● **To do**: Return all lines from the entries below in which the word "dashed" is present.

● **Data records**:
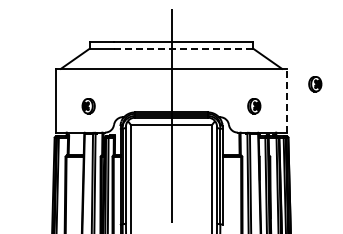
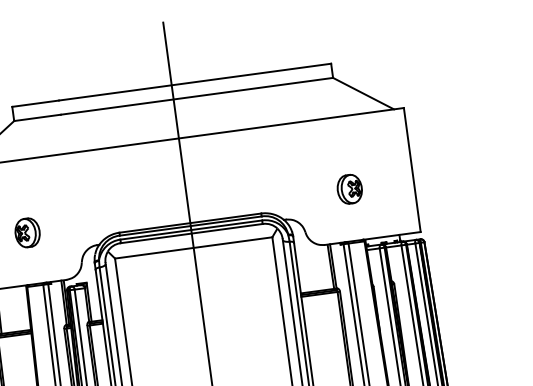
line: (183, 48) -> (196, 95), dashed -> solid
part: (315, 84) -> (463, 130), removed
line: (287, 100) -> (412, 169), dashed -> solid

* * *

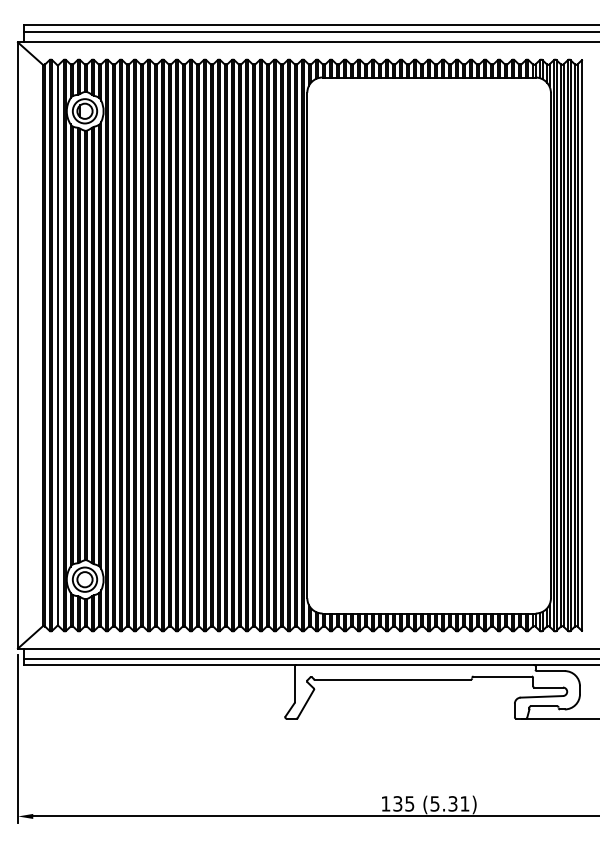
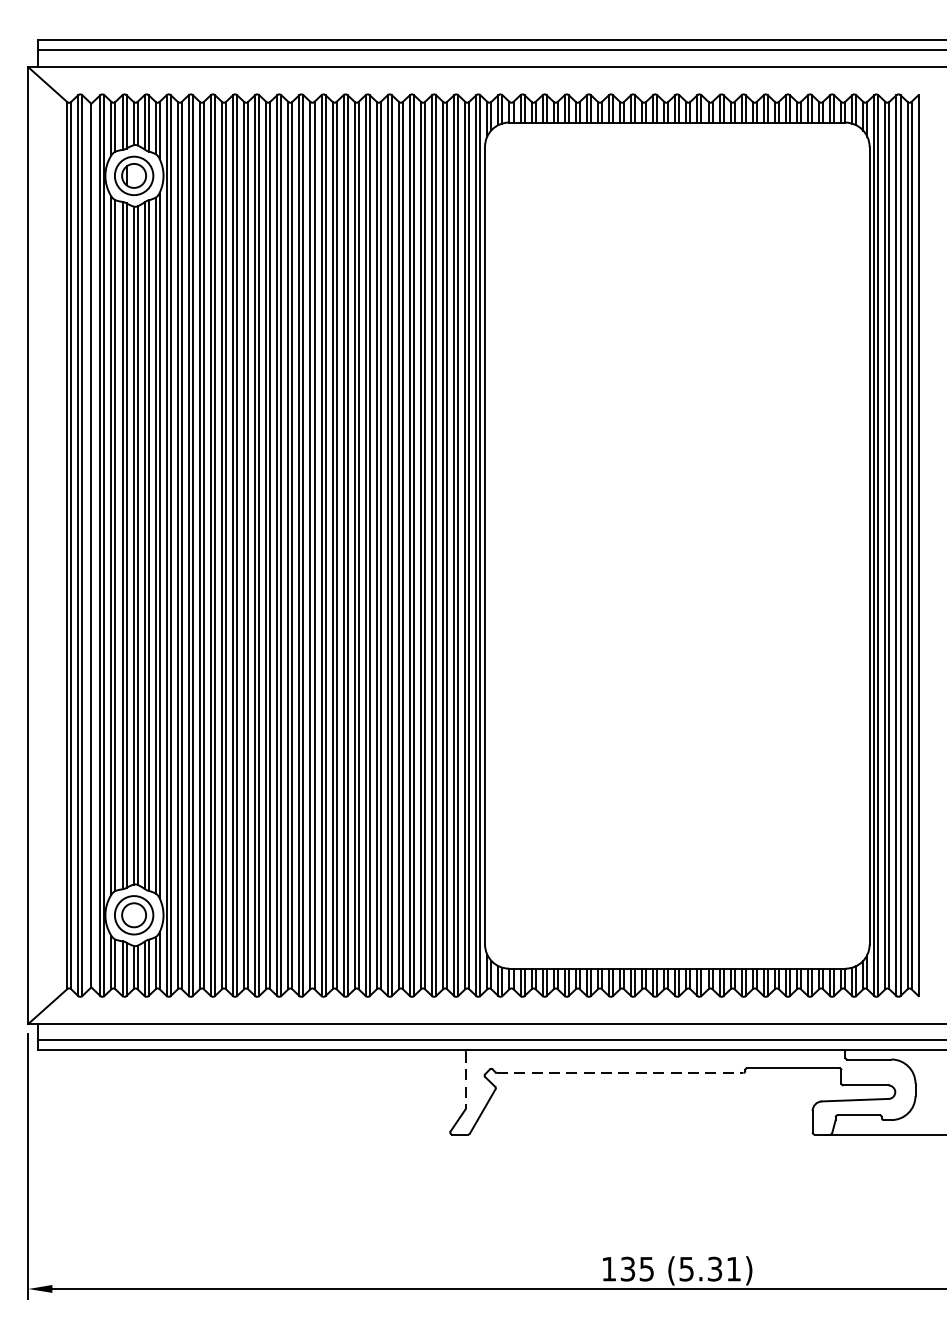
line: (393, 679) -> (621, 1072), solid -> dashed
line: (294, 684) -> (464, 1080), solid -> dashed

● **Result**:
line: (183, 48) -> (196, 95), dashed -> solid
line: (287, 100) -> (412, 169), dashed -> solid
line: (393, 679) -> (621, 1072), solid -> dashed
line: (294, 684) -> (464, 1080), solid -> dashed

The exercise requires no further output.